SOURCE INFORMATION ::

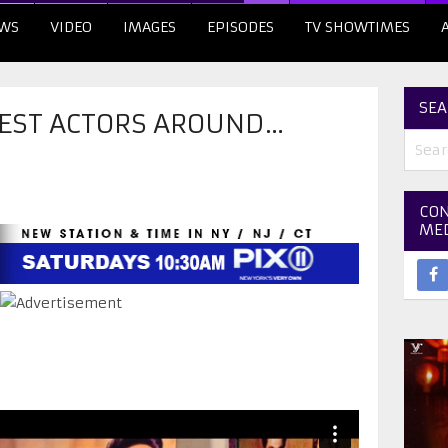
WS
VIDEO
IMAGES
EPISODES
TV SHOWTIMES
SEA
 BEST ACTORS AROUND…
CON
ME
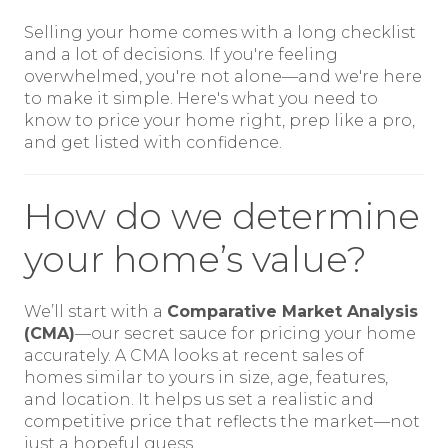
Selling your home comes with a long checklist
and a lot of decisions. If you're feeling
overwhelmed, you're not alone—and we're here
to make it simple. Here's what you need to
know to price your home right, prep like a pro,
and get listed with confidence.
How do we determine
your home’s value?
We’ll start with a
Comparative Market Analysis
(CMA)
—our secret sauce for pricing your home
accurately. A CMA looks at recent sales of
homes similar to yours in size, age, features,
and location. It helps us set a realistic and
competitive price that reflects the market—not
just a hopeful guess.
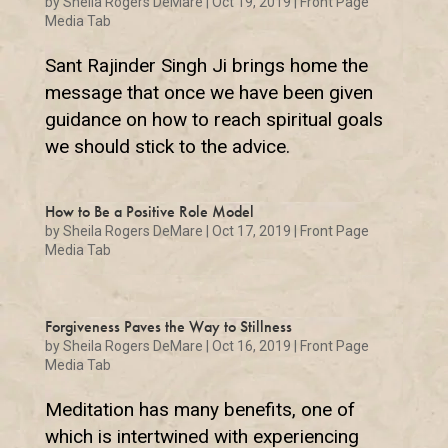
by
Sheila Rogers DeMare
|
Oct 19, 2019
|
Front Page
Media Tab
Sant Rajinder Singh Ji brings home the
message that once we have been given
guidance on how to reach spiritual goals
we should stick to the advice.
How to Be a Positive Role Model
by
Sheila Rogers DeMare
|
Oct 17, 2019
|
Front Page
Media Tab
Forgiveness Paves the Way to Stillness
by
Sheila Rogers DeMare
|
Oct 16, 2019
|
Front Page
Media Tab
Meditation has many benefits, one of
which is intertwined with experiencing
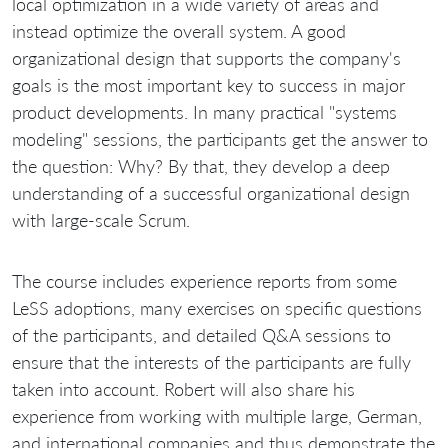
local optimization in a wide variety of areas and
instead optimize the overall system. A good
organizational design that supports the company's
goals is the most important key to success in major
product developments. In many practical "systems
modeling" sessions, the participants get the answer to
the question: Why? By that, they develop a deep
understanding of a successful organizational design
with large-scale Scrum.
The course includes experience reports from some
LeSS adoptions, many exercises on specific questions
of the participants, and detailed Q&A sessions to
ensure that the interests of the participants are fully
taken into account. Robert will also share his
experience from working with multiple large, German,
and international companies and thus demonstrate the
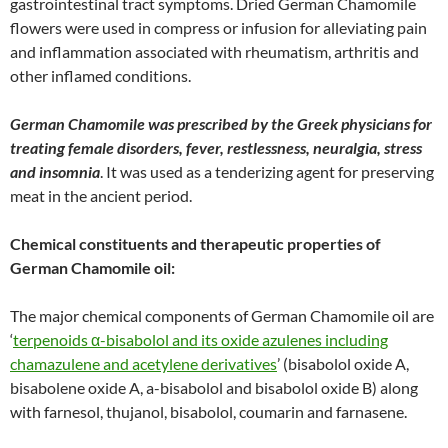
gastrointestinal tract symptoms. Dried German Chamomile
flowers were used in compress or infusion for alleviating pain
and inflammation associated with rheumatism, arthritis and
other inflamed conditions.
German Chamomile was prescribed by the Greek physicians for
treating female disorders, fever, restlessness, neuralgia, stress
and insomnia
. It was used as a tenderizing agent for preserving
meat in the ancient period.
Chemical constituents and therapeutic properties of
German Chamomile oil:
The major chemical components of German Chamomile oil are
‘
terpenoids α-bisabolol and its oxide azulenes including
chamazulene and acetylene derivatives
’ (bisabolol oxide A,
bisabolene oxide A, a-bisabolol and bisabolol oxide B) along
with farnesol, thujanol, bisabolol, coumarin and farnasene.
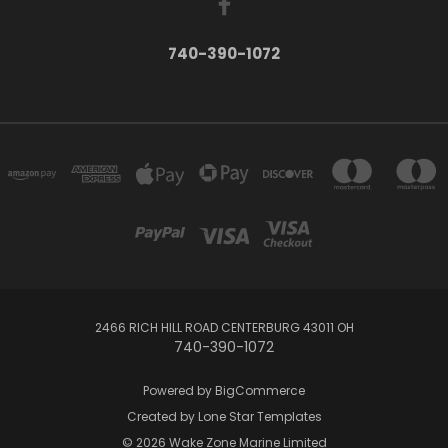
740-390-1072
2466 RICH HILL ROAD CENTERBURG 43011 OH
740-390-1072
Powered by
BigCommerce
Created by
Lone Star Templates
© 2026 Wake Zone Marine Limited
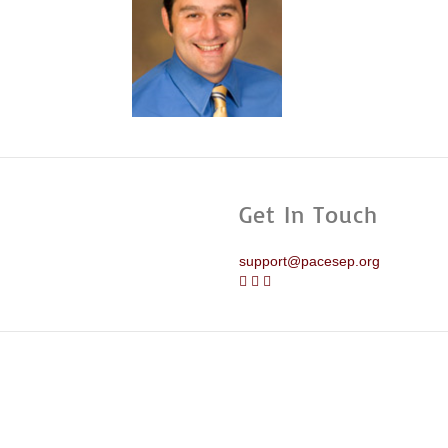
Get In Touch
support@pacesep.org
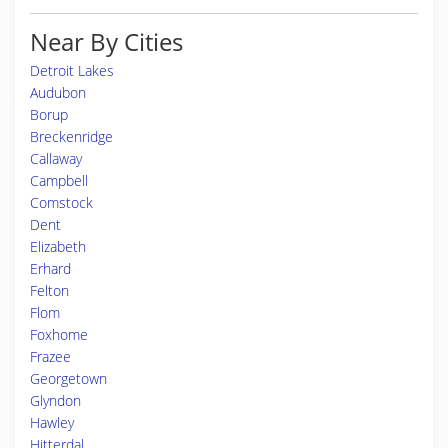
Near By Cities
Detroit Lakes
Audubon
Borup
Breckenridge
Callaway
Campbell
Comstock
Dent
Elizabeth
Erhard
Felton
Flom
Foxhome
Frazee
Georgetown
Glyndon
Hawley
Hitterdal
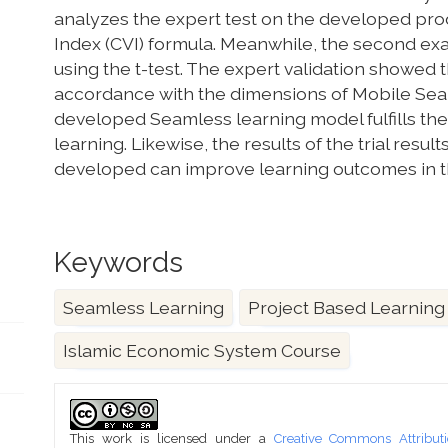
analyzes the expert test on the developed pro
Index (CVI) formula. Meanwhile, the second ex
using the t-test. The expert validation showed 
accordance with the dimensions of Mobile Sea
developed Seamless learning model fulfills th
learning. Likewise, the results of the trial re
developed can improve learning outcomes in t
Keywords
Seamless Learning
Project Based Learning
Islamic Economic System Course
Article
Details
This work is licensed under a
Creative Commons Attributi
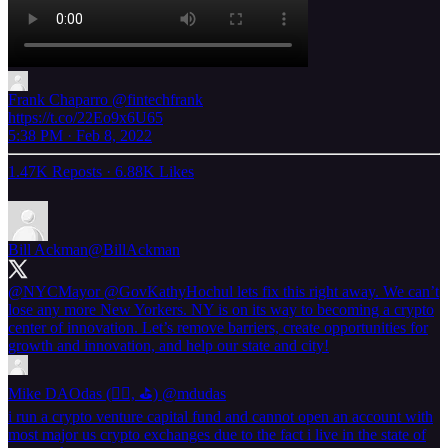
Frank Chaparro
@fintechfrank
https://t.co/22Eo9x6U65
5:38 PM · Feb 8, 2022
1.47K Reposts
·
6.88K Likes
Bill Ackman
@BillAckman
@NYCMayor
@GovKathyHochul
lets fix this right away. We can’t
lose any more New Yorkers. NY is on its way to becoming a crypto
center of innovation. Let’s remove barriers, create opportunities for
growth and innovation, and help our state and city!
Mike DAOdas (🏌️‍♂️, ⛳️)
@mdudas
i run a crypto venture capital fund and cannot open an account with
most major us crypto exchanges due to the fact i live in the state of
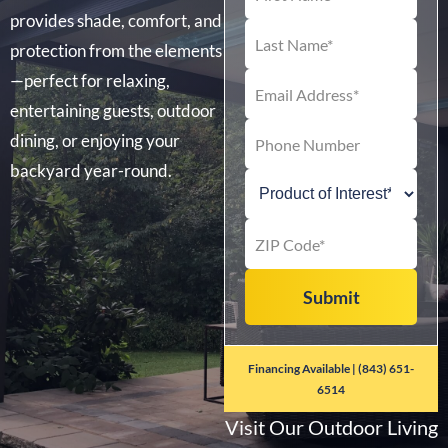
provides shade, comfort, and
protection from the elements
—perfect for relaxing,
entertaining guests, outdoor
dining, or enjoying your
backyard year-round.
Financing Available | (843) 651-
6514
Visit Our Outdoor Living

WHAT YOU WILL DO :: Each record above must be retyped exactly, minus its pictures.

YOUR RESPONSE ::
WS
VIDEO
IMAGES
EPISODES
TV SHOWTIMES
SEA
 BEST ACTORS AROUND…
CON
ME
Selling your home comes with a long checklist
and a lot of decisions. If you're feeling
overwhelmed, you're not alone—and we're here
to make it simple. Here's what you need to
know to price your home right, prep like a pro,
and get listed with confidence.
How do we determine
your home’s value?
We’ll start with a
Comparative Market Analysis
(CMA)
—our secret sauce for pricing your home
accurately. A CMA looks at recent sales of
homes similar to yours in size, age, features,
and location. It helps us set a realistic and
competitive price that reflects the market—not
just a hopeful guess.
by
Sheila Rogers DeMare
|
Oct 19, 2019
|
Front Page
Media Tab
Sant Rajinder Singh Ji brings home the
message that once we have been given
guidance on how to reach spiritual goals
we should stick to the advice.
How to Be a Positive Role Model
by
Sheila Rogers DeMare
|
Oct 17, 2019
|
Front Page
Media Tab
Forgiveness Paves the Way to Stillness
by
Sheila Rogers DeMare
|
Oct 16, 2019
|
Front Page
Media Tab
Meditation has many benefits, one of
which is intertwined with experiencing
local optimization in a wide variety of areas and
instead optimize the overall system. A good
organizational design that supports the company's
goals is the most important key to success in major
product developments. In many practical "systems
modeling" sessions, the participants get the answer to
the question: Why? By that, they develop a deep
understanding of a successful organizational design
with large-scale Scrum.
The course includes experience reports from some
LeSS adoptions, many exercises on specific questions
of the participants, and detailed Q&A sessions to
ensure that the interests of the participants are fully
taken into account. Robert will also share his
experience from working with multiple large, German,
and international companies and thus demonstrate the
gastrointestinal tract symptoms. Dried German Chamomile
flowers were used in compress or infusion for alleviating pain
and inflammation associated with rheumatism, arthritis and
other inflamed conditions.
German Chamomile was prescribed by the Greek physicians for
treating female disorders, fever, restlessness, neuralgia, stress
and insomnia
. It was used as a tenderizing agent for preserving
meat in the ancient period.
Chemical constituents and therapeutic properties of
German Chamomile oil:
The major chemical components of German Chamomile oil are
‘
terpenoids α-bisabolol and its oxide azulenes including
chamazulene and acetylene derivatives
’ (bisabolol oxide A,
bisabolene oxide A, a-bisabolol and bisabolol oxide B) along
with farnesol, thujanol, bisabolol, coumarin and farnasene.
740-390-1072
2466 RICH HILL ROAD CENTERBURG 43011 OH
740-390-1072
Powered by
BigCommerce
Created by
Lone Star Templates
© 2026 Wake Zone Marine Limited
Get In Touch
support@pacesep.org
Near By Cities
Detroit Lakes
Audubon
Borup
Breckenridge
Callaway
Campbell
Comstock
Dent
Elizabeth
Erhard
Felton
Flom
Foxhome
Frazee
Georgetown
Glyndon
Hawley
Hitterdal
analyzes the expert test on the developed pro
Index (CVI) formula. Meanwhile, the second ex
using the t-test. The expert validation showed 
accordance with the dimensions of Mobile Sea
developed Seamless learning model fulfills th
learning. Likewise, the results of the trial re
developed can improve learning outcomes in t
Keywords
Seamless Learning
Project Based Learning
Islamic Economic System Course
Article
Details
This work is licensed under a
Creative Commons Attributi
Frank Chaparro
@fintechfrank
https://t.co/22Eo9x6U65
5:38 PM · Feb 8, 2022
1.47K Reposts
·
6.88K Likes
Bill Ackman
@BillAckman
@NYCMayor
@GovKathyHochul
lets fix this right away. We can’t
lose any more New Yorkers. NY is on its way to becoming a crypto
center of innovation. Let’s remove barriers, create opportunities for
growth and innovation, and help our state and city!
Mike DAOdas (🏌️‍♂️, ⛳️)
@mdudas
i run a crypto venture capital fund and cannot open an account with
most major us crypto exchanges due to the fact i live in the state of
provides shade, comfort, and
protection from the elements
—perfect for relaxing,
entertaining guests, outdoor
dining, or enjoying your
backyard year-round.
Financing Available | (843) 651-
6514
Visit Our Outdoor Living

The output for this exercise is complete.